Field sobriety tests are often the backbone of evidence used against alleged drunk drivers for conviction. These tests are designed to provide law enforcement officers with enough information to determine whether or not a motorist is too impaired to safely operate a motor vehicle. In Arizona, motorists are not legally required to undergo any type of field sobriety test, as it requires them to provide potentially incriminating evidence to police officers.

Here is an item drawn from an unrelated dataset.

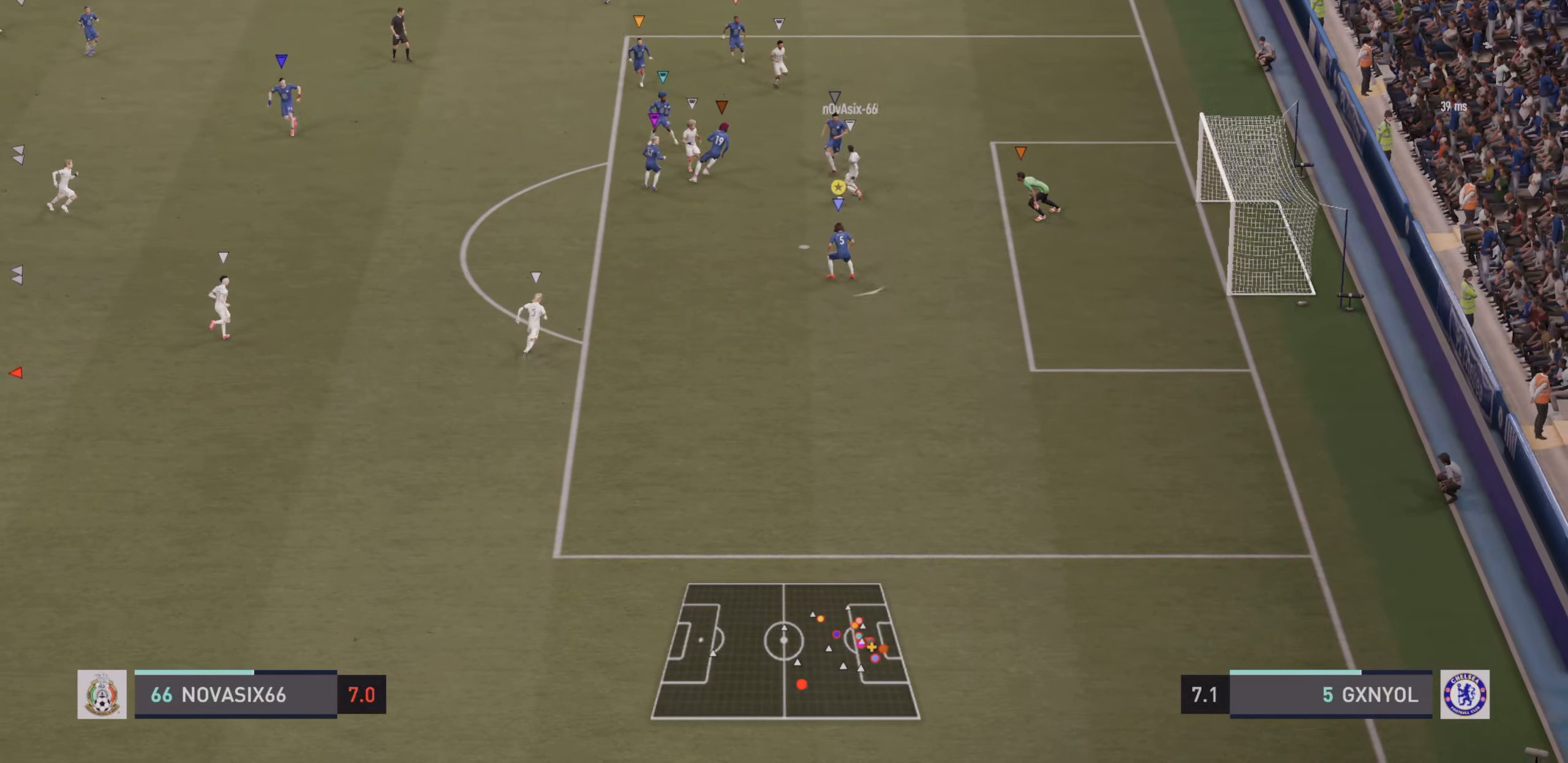
{"buttons": ["SQUARE", "R2"], "left_stick": "up-right", "events": [[67, "left_stick", "right"], [100, "L2", "up"], [117, "R2", "down"], [367, "left_stick", "up-right"], [467, "SQUARE", "down"]]}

There are five commonly used field sobriety tests in Arizona, which are also generally used throughout the nation as a whole. However, only three of these five tests are standardized, approved and recommended for officer use by the National Highway Transportation Safety Administration. FieldSobrietyTests.org indicates that the three approved tests include the Horizontal Gaze Nystagmus, the Walk-and-Turn, and the One-Leg Stand. The finger-to-nose test and the finger counting tests are less commonly used and are not standardized.
According to the NHTSA, when these approved tests are performed and scored properly, officers can accurately determine inebriation in only 88 percent of cases for the HGN, 79 percent of cases tested using WAT and 83 percent of cases using the OLS. When combined, their accuracy can reach 91 percent. However, the NHTSA reiterates that the accuracy of these tests is contingent upon administering law enforcement officers following the correct, standardized procedures for each test. When officers are not properly trained in these procedures, mistakes can be made that lead to a false DUI charge.
In many cases, people are falsely accused of drunk driving after taking these tests due to medical reasons. The tests do not account for the potential for health conditions that affect motor skills and the normal function of the body. Those with hip or knee replacements, serious back injuries or obesity can all receive a false positive. For these reasons, many motorists may choose to forgo field sobriety tests and avoid being improperly scored and charged.